Tuesday, June 25, 2013

Race Baiters and the Voting Rights Act

The Supreme Court released its decision on Shelby County V. Holder.  This case dealt with only one section of the Voting Rights Act; section 4.  This section used data from the 1960's in order to decide which states/counties/districts have shown acts of discrimination in allowing minorities to vote, ever.  
There is no denying that in sections in the country the ability for minorities to vote was made almost impossible.  In many cases, those areas are in the south.  But the question in front of the court was does the federal government still have the right to micro manage every aspect of how voting procedures are done in all these areas of the country close to 50 years later.  They answered no.  Chief Justice Roberts said that times have changed and the law must change with those times.  

I am not going to sit here and deny that racism exists, it most certainly does.  We have heard recent stories about churches in the deep south refusing to marry inter-racial couples.  But the other side to that coin is that in many of the areas that this section covered have minority voters registered at equitable numbers of their populations.  

Now we have all the racebaiters out in force today saying that minorities will be again denied the right to register and vote.  Where is the proof of that?  Many areas of the south have black representatives at all levels of government.  Is that automatically going to stop simply because one small provision of the act needs to be adjusted?  It is simply ridiculous.  But Jesse Jackson usually is.  

Herein lies the problem.  We are not in 1964 anymore.  Times have changed and the congress was warned years ago that this provisions needed to be updated, not just rubber stamped to continue for an additional 25 years.  This section actually forced the areas it covered to get permission from The Department of Justice if they needed to do something as simple as change a voting location 25 feet away.  How exactly is that going to effect minorities from voting?  If a white person can get 25 feet so can anyone else.  

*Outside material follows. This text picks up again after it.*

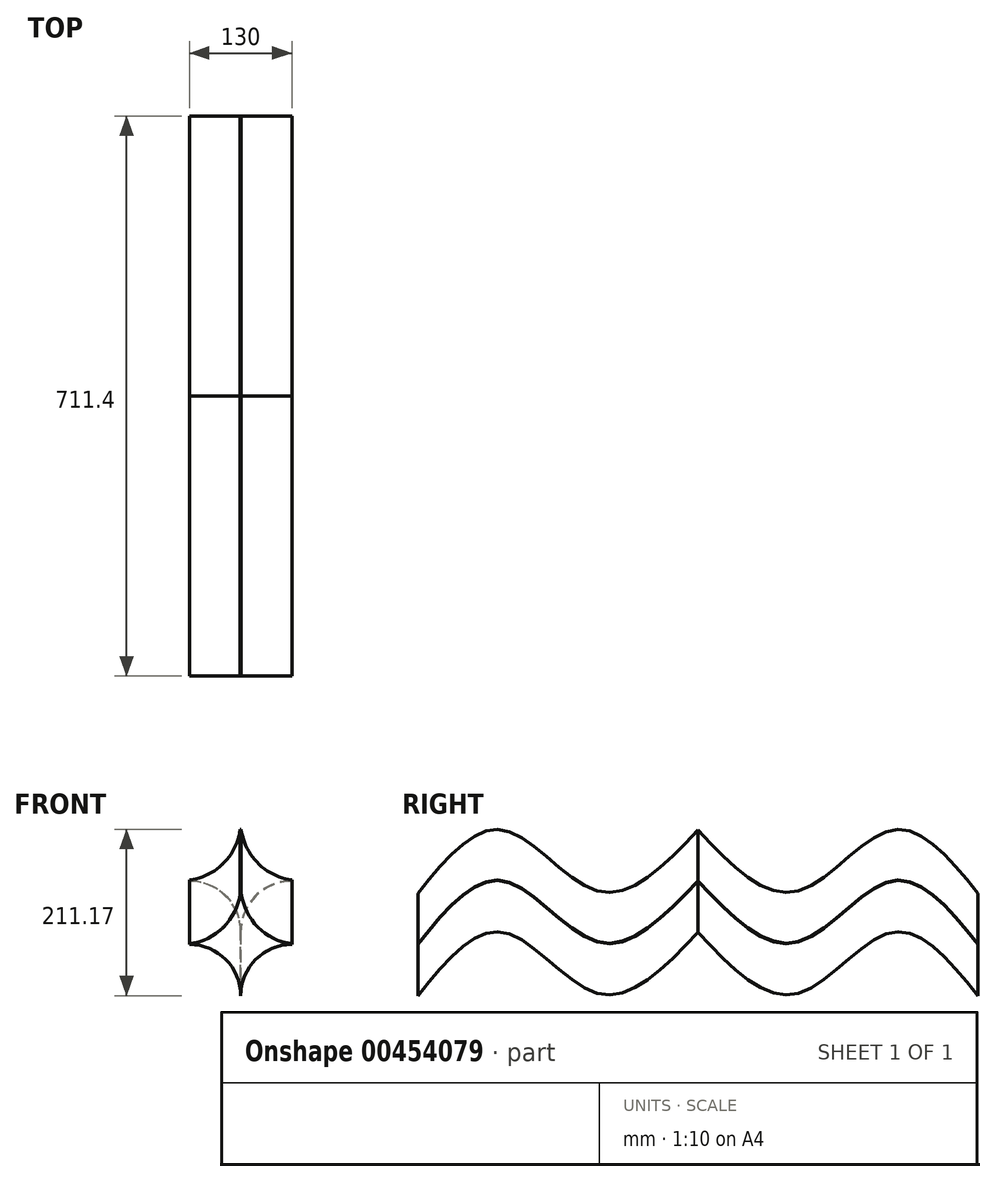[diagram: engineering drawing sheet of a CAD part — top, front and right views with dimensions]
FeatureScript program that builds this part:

In one recent instance, one small town wanted to take the party affiliation off the ballot on local elections.  The Department of Justice said that was going to disenfranchise black voters.  All it was going to do was make people actually research who was running instead of seeing a letter after their name and voting based on that.  Since it was a very small town, most people most likely knew them anyway.  But it didn't stop the federal government from sticking their nose into business that had nothing to do with them.  
Congress should have acted on this years ago.  Why won't they?  They are afraid of being labeled racist simply because they admit that many areas of the country no longer discriminate when it comes voting.  The democrats don't get to hold onto they are the champions of minorities and the republicans don't want to get called names.  So what do they do?  They simply act like nothing has changed in 5 decades.  We all know that it has.  

Many on the left are talking about the voting rights act has been gutted.  No such thing is true.  What we really have seen here is that voting rights act has been successful and it is a law that has done what it was supposed to do (the law was always supposed to be a temporary one until things leveled out) and we should be celebrating that.  There may very well still be areas of the country where problems exist.  Lets figure out where those areas are and write laws that make sense.  If this is still such a problem, it should be no problem being able to prove it.  

But of course that will make the likes of Jesse Jackson less relevant.  We wouldn't want that would we?